According to the American Diabetes Association, more than 37 million children and adults have diabetes in the United States. In Florida, it’s over 2 million people, including 11.6% of the adults.

Dr. Stephen Giorgianni, a primary care provider at Complete Health Ormand Beach West and Complete Health’s Chief Physician for Metro-Daytona, says the higher your A1C, the more likely you will have complications from the disease. “It’s so important for patients to see their provider at least four times a year to get their A1C checked. Without that information, it’s difficult to determine the right medication plan for a patient.”

A hemoglobin A1C test measures the average blood sugar from the previous three months. For those with diabetes, knowing your A1C consistently throughout the year helps your care team manage your diabetes better, reducing the risk of heart disease, vision loss, and kidney disease.

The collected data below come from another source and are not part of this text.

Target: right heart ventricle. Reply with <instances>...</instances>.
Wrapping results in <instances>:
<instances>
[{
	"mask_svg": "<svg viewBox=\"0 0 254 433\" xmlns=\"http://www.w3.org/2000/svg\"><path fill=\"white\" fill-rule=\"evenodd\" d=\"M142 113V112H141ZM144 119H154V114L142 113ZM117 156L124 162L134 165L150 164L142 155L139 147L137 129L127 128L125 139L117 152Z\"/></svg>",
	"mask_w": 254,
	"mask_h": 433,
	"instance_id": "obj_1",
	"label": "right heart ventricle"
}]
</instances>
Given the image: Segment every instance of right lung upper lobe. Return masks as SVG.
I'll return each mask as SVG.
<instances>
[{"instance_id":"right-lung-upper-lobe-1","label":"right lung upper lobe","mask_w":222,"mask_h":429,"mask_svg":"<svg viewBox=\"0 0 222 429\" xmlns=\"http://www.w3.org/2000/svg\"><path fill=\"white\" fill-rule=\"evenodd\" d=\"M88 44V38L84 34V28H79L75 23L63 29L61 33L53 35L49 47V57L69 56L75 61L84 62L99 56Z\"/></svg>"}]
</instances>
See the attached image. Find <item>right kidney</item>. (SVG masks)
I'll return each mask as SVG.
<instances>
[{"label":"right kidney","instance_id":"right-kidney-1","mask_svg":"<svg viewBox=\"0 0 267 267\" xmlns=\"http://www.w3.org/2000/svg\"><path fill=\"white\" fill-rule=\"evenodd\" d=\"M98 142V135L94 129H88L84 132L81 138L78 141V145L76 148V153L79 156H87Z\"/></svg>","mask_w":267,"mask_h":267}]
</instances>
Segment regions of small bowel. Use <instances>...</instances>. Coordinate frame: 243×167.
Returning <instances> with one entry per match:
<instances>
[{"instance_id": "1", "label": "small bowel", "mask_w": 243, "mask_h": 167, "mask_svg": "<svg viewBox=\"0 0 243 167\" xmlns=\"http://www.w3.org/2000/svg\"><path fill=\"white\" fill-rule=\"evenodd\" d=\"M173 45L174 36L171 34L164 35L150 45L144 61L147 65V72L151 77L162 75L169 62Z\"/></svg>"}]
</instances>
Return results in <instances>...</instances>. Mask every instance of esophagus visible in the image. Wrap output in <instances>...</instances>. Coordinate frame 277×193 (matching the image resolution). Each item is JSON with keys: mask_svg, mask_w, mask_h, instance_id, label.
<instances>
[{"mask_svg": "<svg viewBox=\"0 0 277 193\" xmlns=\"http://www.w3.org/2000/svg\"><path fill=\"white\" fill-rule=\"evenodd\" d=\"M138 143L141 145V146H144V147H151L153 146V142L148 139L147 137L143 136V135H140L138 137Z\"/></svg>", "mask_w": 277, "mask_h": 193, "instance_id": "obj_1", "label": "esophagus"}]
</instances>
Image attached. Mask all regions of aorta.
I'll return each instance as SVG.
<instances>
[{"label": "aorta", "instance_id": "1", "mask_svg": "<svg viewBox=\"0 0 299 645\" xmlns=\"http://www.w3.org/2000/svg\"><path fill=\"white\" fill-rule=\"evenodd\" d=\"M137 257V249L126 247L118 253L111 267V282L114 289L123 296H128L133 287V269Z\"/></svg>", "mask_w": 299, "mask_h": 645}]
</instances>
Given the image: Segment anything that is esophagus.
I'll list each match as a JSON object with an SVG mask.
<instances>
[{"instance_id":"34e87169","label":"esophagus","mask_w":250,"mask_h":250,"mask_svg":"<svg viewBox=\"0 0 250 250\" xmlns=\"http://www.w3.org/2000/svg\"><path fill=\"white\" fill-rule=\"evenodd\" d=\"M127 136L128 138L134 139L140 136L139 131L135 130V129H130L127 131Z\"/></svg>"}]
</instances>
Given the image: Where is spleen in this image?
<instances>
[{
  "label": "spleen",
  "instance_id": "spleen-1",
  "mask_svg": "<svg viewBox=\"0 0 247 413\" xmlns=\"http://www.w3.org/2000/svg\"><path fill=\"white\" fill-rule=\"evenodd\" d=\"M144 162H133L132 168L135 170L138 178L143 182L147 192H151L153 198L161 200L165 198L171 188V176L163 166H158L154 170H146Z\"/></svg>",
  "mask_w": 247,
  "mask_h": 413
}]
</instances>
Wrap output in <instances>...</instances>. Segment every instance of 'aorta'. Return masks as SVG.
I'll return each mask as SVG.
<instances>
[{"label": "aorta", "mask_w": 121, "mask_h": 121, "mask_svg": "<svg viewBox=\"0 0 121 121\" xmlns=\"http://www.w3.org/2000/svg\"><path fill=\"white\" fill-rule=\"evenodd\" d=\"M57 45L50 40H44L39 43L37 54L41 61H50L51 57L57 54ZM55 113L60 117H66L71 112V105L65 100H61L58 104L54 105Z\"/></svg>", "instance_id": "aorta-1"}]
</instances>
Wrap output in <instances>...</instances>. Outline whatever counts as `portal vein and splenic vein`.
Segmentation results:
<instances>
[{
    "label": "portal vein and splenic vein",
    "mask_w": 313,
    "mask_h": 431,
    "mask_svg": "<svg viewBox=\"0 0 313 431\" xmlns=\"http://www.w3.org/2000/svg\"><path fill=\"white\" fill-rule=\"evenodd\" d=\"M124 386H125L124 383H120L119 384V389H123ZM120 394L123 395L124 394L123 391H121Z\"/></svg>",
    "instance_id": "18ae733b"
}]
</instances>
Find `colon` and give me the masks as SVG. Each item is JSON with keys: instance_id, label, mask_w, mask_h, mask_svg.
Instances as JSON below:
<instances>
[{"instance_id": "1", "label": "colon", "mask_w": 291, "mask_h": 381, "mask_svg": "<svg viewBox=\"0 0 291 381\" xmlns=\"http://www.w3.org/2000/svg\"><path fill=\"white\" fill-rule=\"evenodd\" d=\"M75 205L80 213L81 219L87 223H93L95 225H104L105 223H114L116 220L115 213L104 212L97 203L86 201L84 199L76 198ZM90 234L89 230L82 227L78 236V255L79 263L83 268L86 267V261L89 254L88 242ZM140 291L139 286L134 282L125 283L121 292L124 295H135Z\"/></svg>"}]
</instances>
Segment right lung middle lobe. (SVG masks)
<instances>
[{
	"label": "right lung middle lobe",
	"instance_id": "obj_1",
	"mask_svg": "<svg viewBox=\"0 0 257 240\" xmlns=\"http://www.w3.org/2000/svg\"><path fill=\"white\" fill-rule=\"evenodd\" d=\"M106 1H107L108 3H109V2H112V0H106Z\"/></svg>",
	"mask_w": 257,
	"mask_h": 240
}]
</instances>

Dr. Giorgianni says this is what you need to know about Diabetes:

  1. Diabetes is hereditary. If you have a mother, father, sister, or brother with diabetes, you are more likely to get it yourself. Keep your primary care doctor informed of your family history, and don’t skip your annual wellness and bloodwork visit.
  2. Know the symptoms. Symptoms can include extreme thirst, frequent urination, fatigue, unintended weight loss, blurred vision, extreme hunger, slow-healing sores, and infections. If you experience symptoms, schedule an appointment with your primary care doctor.
  3. Understand your A1C test results. Diabetes is diagnosed at an A1C of greater than or equal to 6.5%. Prediabetes is considered when the A1C result is 5.7% – 6.4%.
  4. Prediabetes does not have clear symptoms. It’s important to visit your primary care doctor for your annual wellness visit and blood work. Those diagnosed with prediabetes do not always develop into diabetes. If you follow a treatment plan with diet and exercise, you can prevent it.
  5. You can reduce your risk by 58%. You can reduce your risk for type 2 diabetes by losing 7% of your body weight and exercising moderately. Moderate exercise can include a brisk walk of 30 minutes daily, five days a week.